— start Records for the exercise —
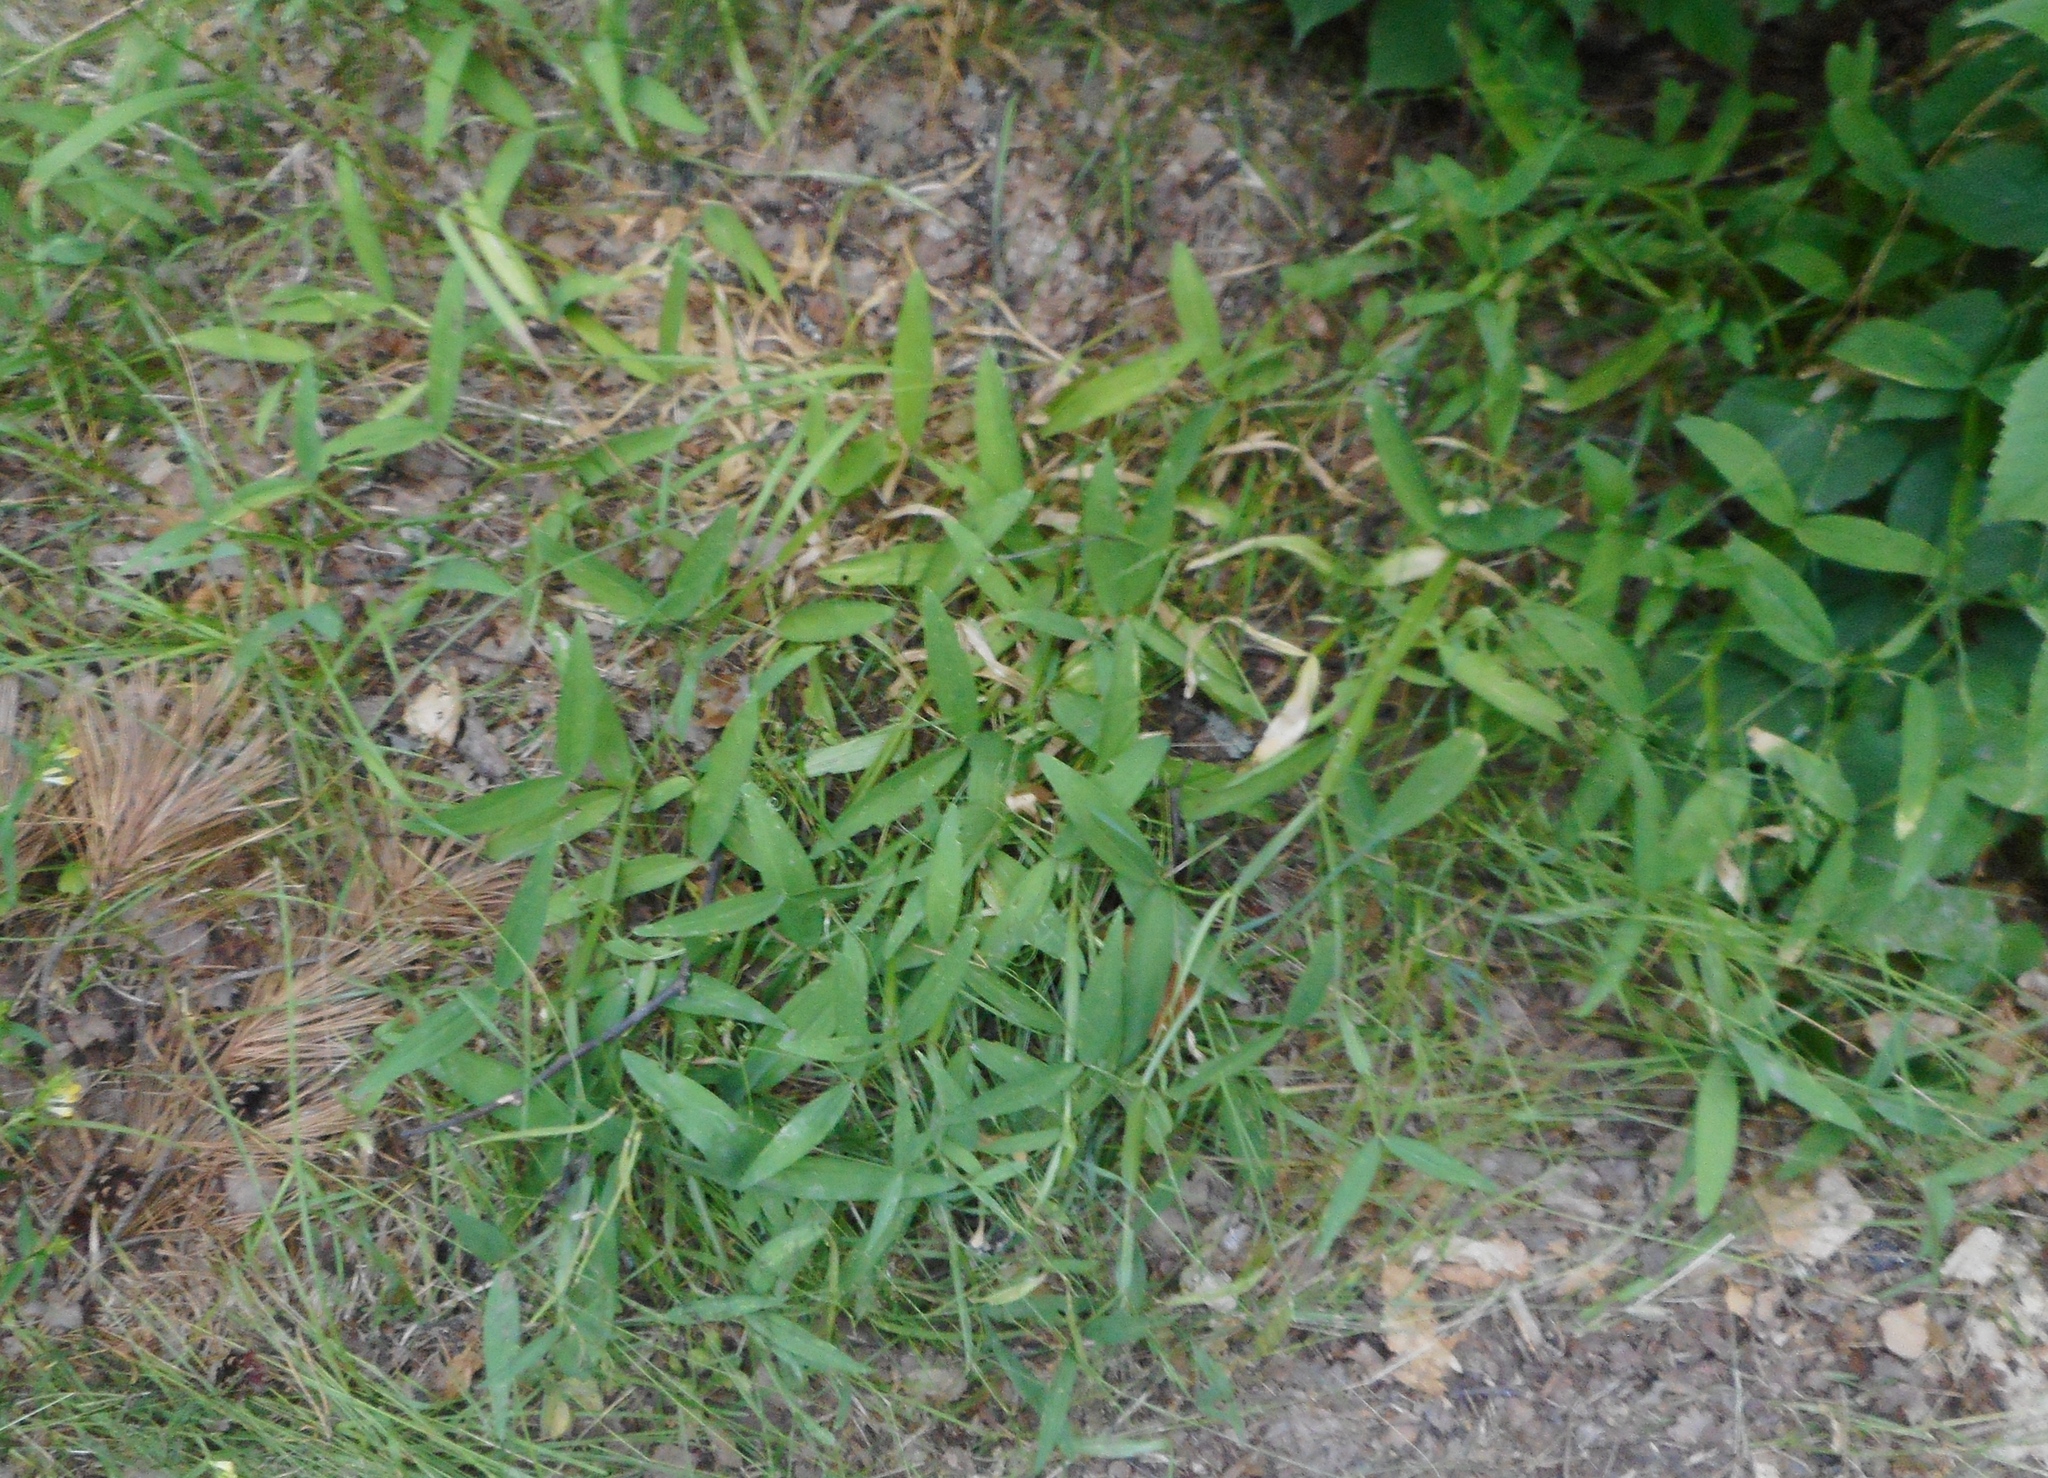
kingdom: Plantae
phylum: Tracheophyta
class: Magnoliopsida
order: Fabales
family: Fabaceae
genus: Lathyrus
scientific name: Lathyrus sylvestris
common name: Flat pea
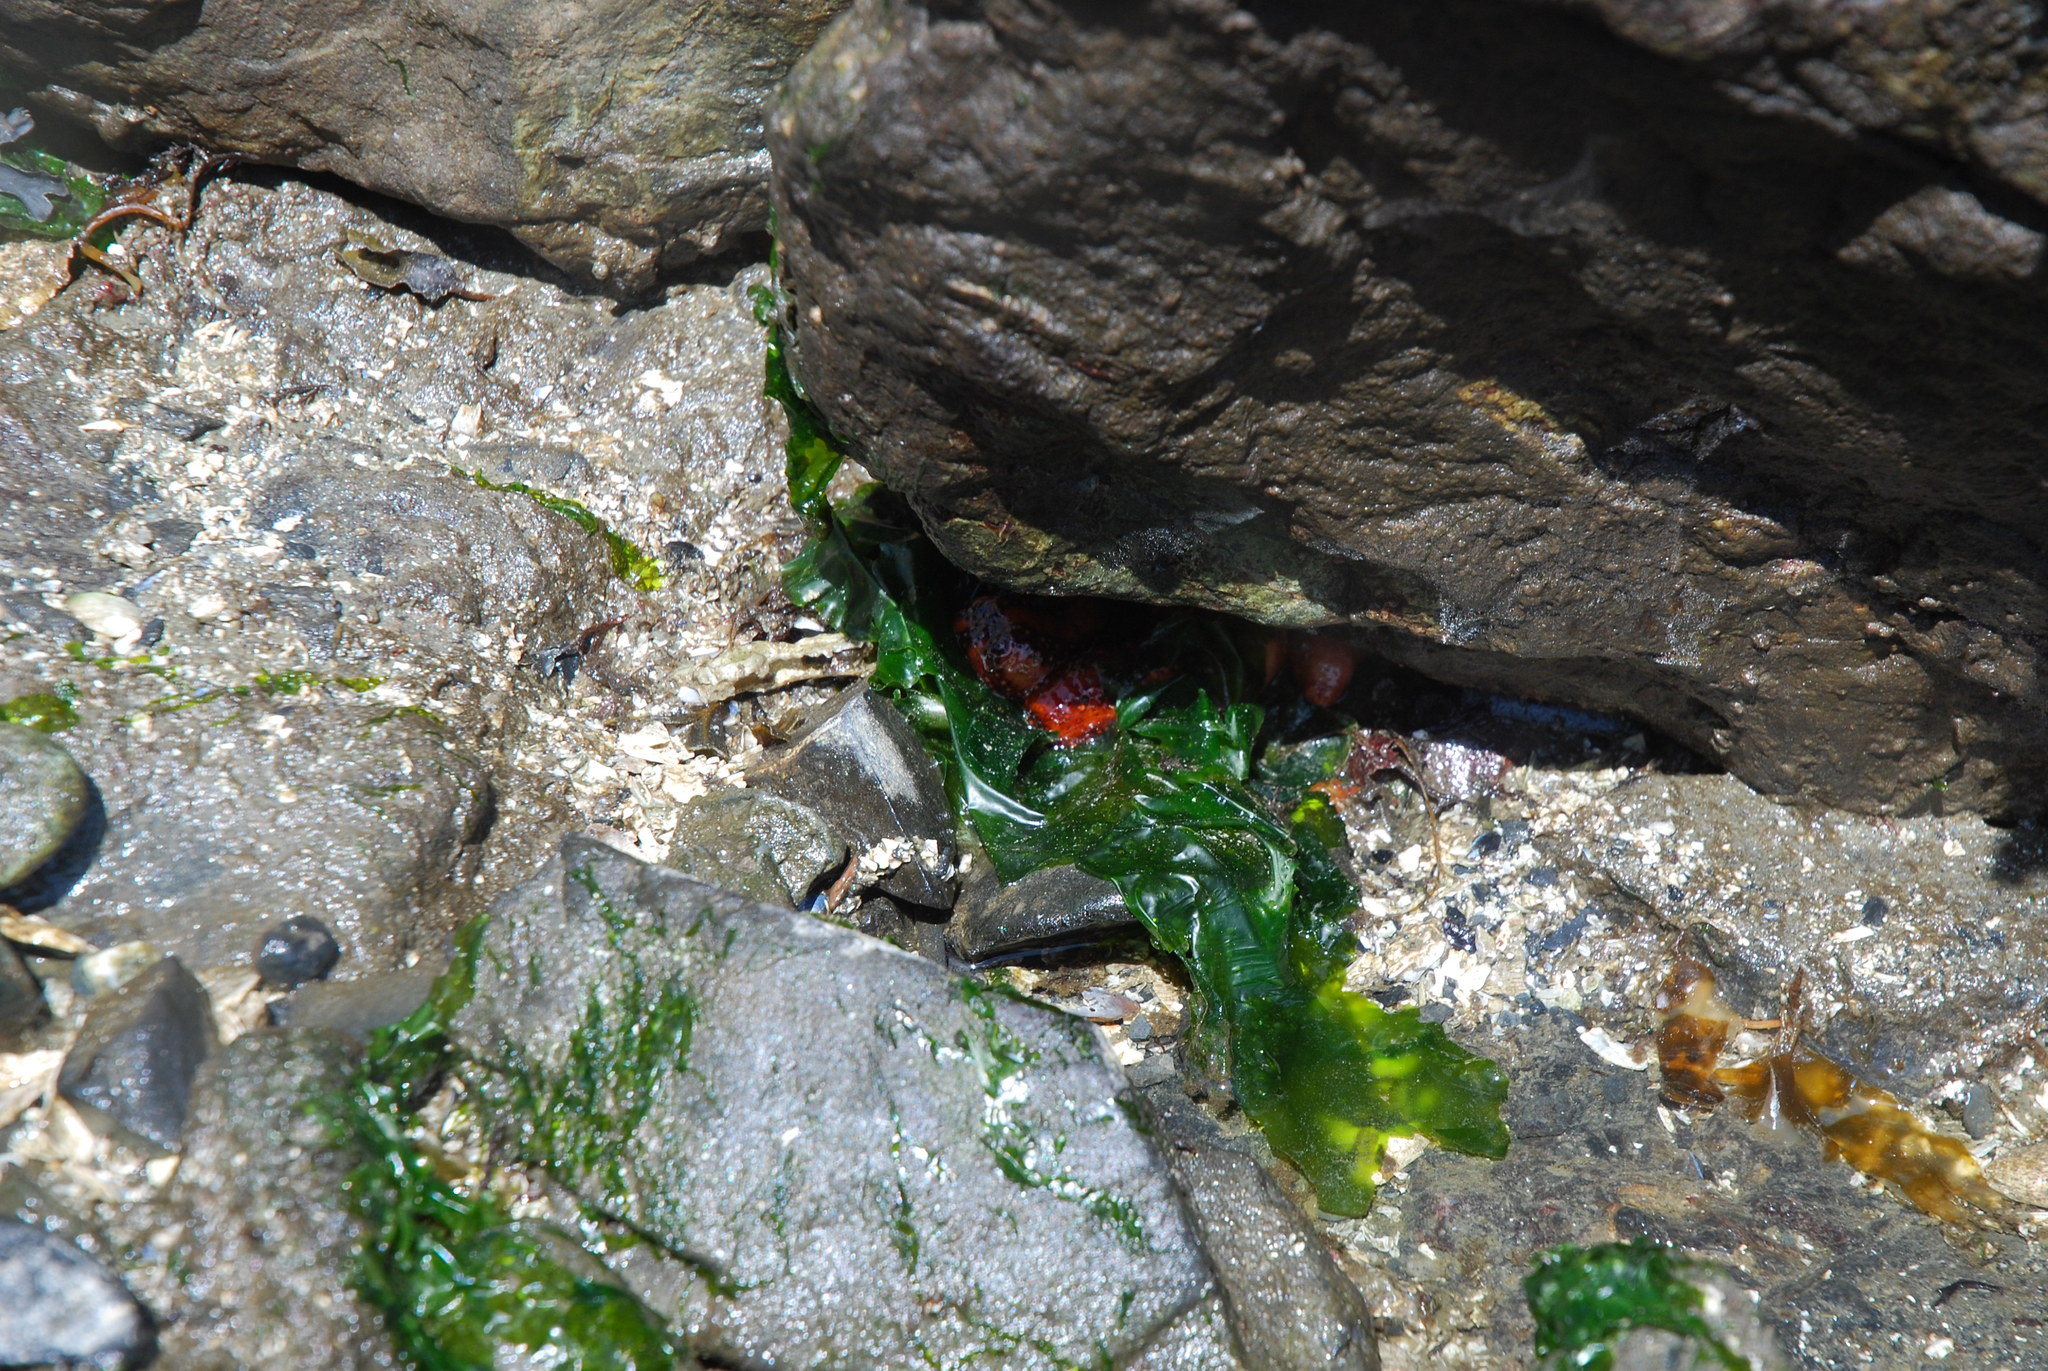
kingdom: Animalia
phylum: Echinodermata
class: Holothuroidea
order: Dendrochirotida
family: Cucumariidae
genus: Cucumaria
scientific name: Cucumaria miniata
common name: Orange sea cucumber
— end Records for the exercise —
Short problem: Copy out the entries word for word, starting at the line containing "order: Dendrochirotida" and continuing through the last line of the entries.

Answer to this problem:
order: Dendrochirotida
family: Cucumariidae
genus: Cucumaria
scientific name: Cucumaria miniata
common name: Orange sea cucumber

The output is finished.